I often sign my correspondence, “Blessings to you and yours” or “Blessings on your day, your week, etc.”  Yet I am not unaware of the fact that blessing someone or wishing them blessed is a tricky business. The word, like so much vocabulary that points to a larger spiritual reality can oftentimes feel put on, false, or holier than thou. Words that are commonly used in the religious realm oftentimes evoke the opposite reaction than is intended. Many people have suffered in a variety of ways from their childhood faith and the decrees of a religion that contradicts their heart.   

So let us bring back blessing to its rightful root.  In Latin, to bless is benedicere.

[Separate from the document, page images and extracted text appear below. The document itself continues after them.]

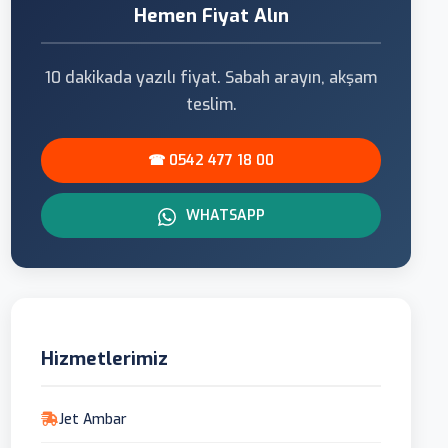
Hemen Fiyat Alın
10 dakikada yazılı fiyat. Sabah arayın, akşam
teslim.
☎ 0542 477 18 00
WHATSAPP
Hizmetlerimiz
Jet Ambar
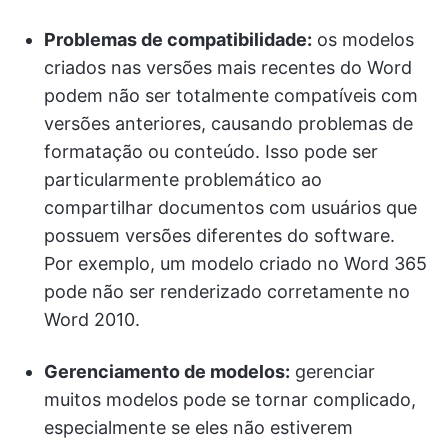
Problemas de compatibilidade:
os modelos
criados nas versões mais recentes do Word
podem não ser totalmente compatíveis com
versões anteriores, causando problemas de
formatação ou conteúdo. Isso pode ser
particularmente problemático ao
compartilhar documentos com usuários que
possuem versões diferentes do software.
Por exemplo, um modelo criado no Word 365
pode não ser renderizado corretamente no
Word 2010.
Gerenciamento de modelos:
gerenciar
muitos modelos pode se tornar complicado,
especialmente se eles não estiverem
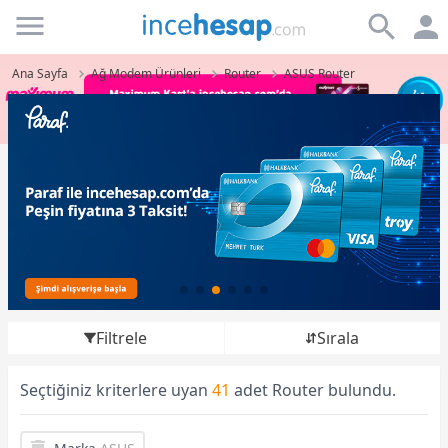
Incehesap
Ana Sayfa
Ağ Modem Ürünleri
Router
ASUS Router
Filtrele
Sırala
Seçtiğiniz kriterlere uyan
41
adet Router bulundu.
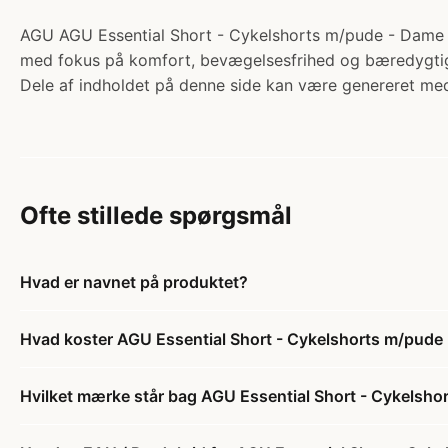
AGU AGU Essential Short - Cykelshorts m/pude - Dame - S
med fokus på komfort, bevægelsesfrihed og bæredygtigh
Dele af indholdet på denne side kan være genereret med
Ofte stillede spørgsmål
Hvad er navnet på produktet?
Hvad koster AGU Essential Short - Cykelshorts m/pude 
Hvilket mærke står bag AGU Essential Short - Cykelsho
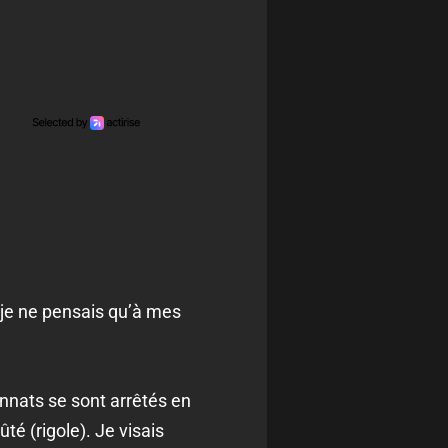
, je ne pensais qu’à mes
nnats se sont arrêtés en
té (rigole). Je visais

This means literally to speak (dicere) well (bene) or to say good things.  The benediction often said at the end of Christian and Unitarian services is to send those blessings, those good words out into the world.

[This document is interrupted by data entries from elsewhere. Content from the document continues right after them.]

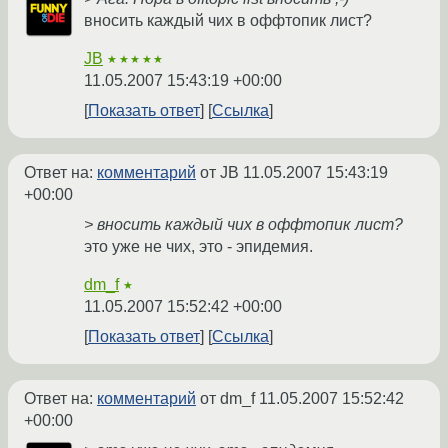
вносить каждый чих в оффтопик лист?
JB
★★★★★
11.05.2007 15:43:19 +00:00
Показать ответ
Ссылка
Ответ на:
комментарий
от JB
11.05.2007 15:43:19
+00:00
> вносить каждый чих в оффтопик лист?
это уже не чих, это - эпидемия.
dm_f
★
11.05.2007 15:52:42 +00:00
Показать ответ
Ссылка
Ответ на:
комментарий
от dm_f
11.05.2007 15:52:42
+00:00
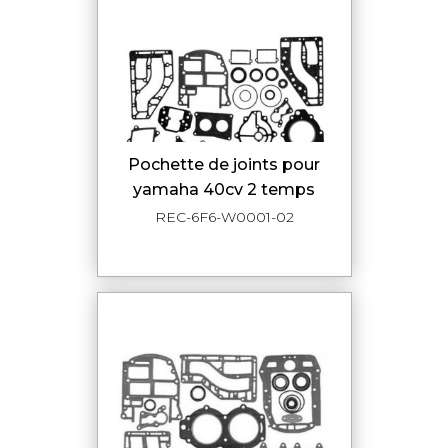
pochette de joints pour
yamaha 40cv 2 temps
REC-6F6-W0001-02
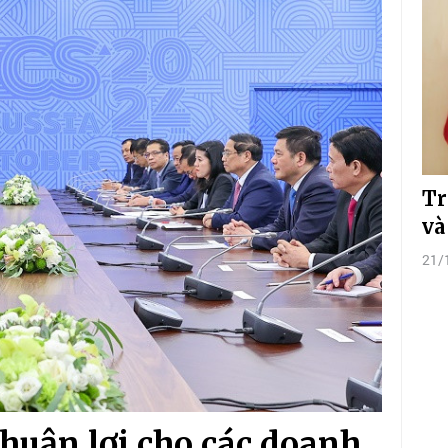
Tr
và
21/
thuận lợi cho các doanh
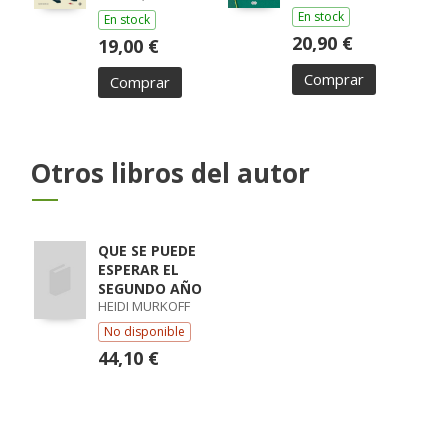
En stock
En stock
20,90 €
19,00 €
Comprar
Comprar
Otros libros del autor
QUE SE PUEDE
ESPERAR EL
SEGUNDO AÑO
HEIDI MURKOFF
No disponible
44,10 €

I know that I want people in my life to speak well of me, and I’m pretty sure you do too.  This notion is not be confused with the ego’s need to self-aggrandize, to be flattered and then puffed up.  No, it’s something quite different.  Blessing is more than pointing out someone’s talents or good deeds. It is affirming the very being of another. 

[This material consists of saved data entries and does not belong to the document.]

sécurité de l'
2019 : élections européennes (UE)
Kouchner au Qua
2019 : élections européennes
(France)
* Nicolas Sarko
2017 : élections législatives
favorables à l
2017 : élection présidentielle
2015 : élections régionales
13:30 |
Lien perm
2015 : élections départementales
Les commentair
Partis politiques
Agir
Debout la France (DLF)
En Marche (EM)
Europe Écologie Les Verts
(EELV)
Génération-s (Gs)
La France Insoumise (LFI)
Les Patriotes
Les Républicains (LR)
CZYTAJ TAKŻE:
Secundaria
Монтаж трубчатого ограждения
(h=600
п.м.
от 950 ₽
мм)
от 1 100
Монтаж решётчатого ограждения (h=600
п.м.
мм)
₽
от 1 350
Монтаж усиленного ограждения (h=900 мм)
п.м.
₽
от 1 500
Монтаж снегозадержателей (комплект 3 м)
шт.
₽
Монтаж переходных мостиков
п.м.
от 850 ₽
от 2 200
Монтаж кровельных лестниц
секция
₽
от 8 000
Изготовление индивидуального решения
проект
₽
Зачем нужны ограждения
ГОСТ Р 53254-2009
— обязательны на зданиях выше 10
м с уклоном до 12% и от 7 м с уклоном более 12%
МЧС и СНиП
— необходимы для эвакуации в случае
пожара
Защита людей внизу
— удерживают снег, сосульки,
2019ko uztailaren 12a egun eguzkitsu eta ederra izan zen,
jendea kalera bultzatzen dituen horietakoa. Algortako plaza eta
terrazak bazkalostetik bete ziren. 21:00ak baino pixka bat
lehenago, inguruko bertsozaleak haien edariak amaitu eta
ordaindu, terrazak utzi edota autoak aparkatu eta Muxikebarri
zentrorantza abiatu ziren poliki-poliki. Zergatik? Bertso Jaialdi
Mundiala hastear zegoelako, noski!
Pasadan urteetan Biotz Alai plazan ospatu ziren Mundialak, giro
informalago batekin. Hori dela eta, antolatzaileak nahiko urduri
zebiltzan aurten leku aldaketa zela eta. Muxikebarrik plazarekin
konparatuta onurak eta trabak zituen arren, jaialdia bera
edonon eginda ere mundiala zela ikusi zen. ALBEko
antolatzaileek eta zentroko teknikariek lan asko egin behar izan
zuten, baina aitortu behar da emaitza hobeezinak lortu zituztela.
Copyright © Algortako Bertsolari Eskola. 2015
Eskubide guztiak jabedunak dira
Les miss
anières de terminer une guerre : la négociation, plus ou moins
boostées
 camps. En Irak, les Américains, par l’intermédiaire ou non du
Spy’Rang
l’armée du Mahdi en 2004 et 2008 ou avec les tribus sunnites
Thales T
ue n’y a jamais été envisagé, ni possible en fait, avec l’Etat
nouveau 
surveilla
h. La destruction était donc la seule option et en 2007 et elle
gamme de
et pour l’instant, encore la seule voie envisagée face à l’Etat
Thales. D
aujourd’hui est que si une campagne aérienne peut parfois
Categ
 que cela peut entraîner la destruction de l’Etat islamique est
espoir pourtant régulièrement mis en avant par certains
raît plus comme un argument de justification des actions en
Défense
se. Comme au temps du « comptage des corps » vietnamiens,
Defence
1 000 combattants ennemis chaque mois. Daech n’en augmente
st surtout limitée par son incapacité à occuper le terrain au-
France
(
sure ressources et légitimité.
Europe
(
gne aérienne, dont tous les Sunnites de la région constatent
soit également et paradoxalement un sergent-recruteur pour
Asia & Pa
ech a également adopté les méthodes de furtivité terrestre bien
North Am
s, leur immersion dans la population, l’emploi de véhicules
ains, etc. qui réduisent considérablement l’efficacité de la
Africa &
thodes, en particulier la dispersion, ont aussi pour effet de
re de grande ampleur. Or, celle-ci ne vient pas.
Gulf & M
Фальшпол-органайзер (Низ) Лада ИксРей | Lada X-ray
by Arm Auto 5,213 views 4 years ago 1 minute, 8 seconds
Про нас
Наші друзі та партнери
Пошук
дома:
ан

It is, as Henri Nouwen points out in his book Life of the Beloved, “Without affirmation, it is hard to live well.  To give someone a blessing is the most significant affirmation we can offer.  It is more than a word of praise or appreciation; it is (even) more than putting someone in the light.  To give a blessing is to affirm, to say “yes” to a person’s Belovedness.  And more than that: to give a blessing creates the reality of which it speaks”.   

In our daily lives, the judging mind is very active.  Without our awareness, we may say to ourselves, “I like this person; I don’t like that person, what he did was wrong, what she said was right.” This goes on and on.  There is a lot of mutual admiration in this world, just as there is a lot of mutual condemnation.  Nouwen continues, “A blessing goes beyond the distinction between admiration or condemnation, between virtue or vices, between good deeds or evil deeds.  A blessing touches the original goodness of the other and calls forth his of her Belovedness“.  

Whenever I send my three children a blessing, it is not a wish or a prayer that they get whatever they want in life.  It is that I hold and affirm their very being, how cherished they are to me. Whether they get into too many fender benders, whether they ‘succeed’ in all the ways the world applauds or not, whether their choices at any given moment are less than stellar, I want to remind them again and again, “When you go into the world, know that YOU matter, that you are Beloved by God, and I am so glad that you are here.  I hope that you can hear these words as spoken to you with all the tenderness and force that my love can hold.” 

These blessings work with everyone whose life you will touch today, including your own.  Blessings on your day, Nun Tuck.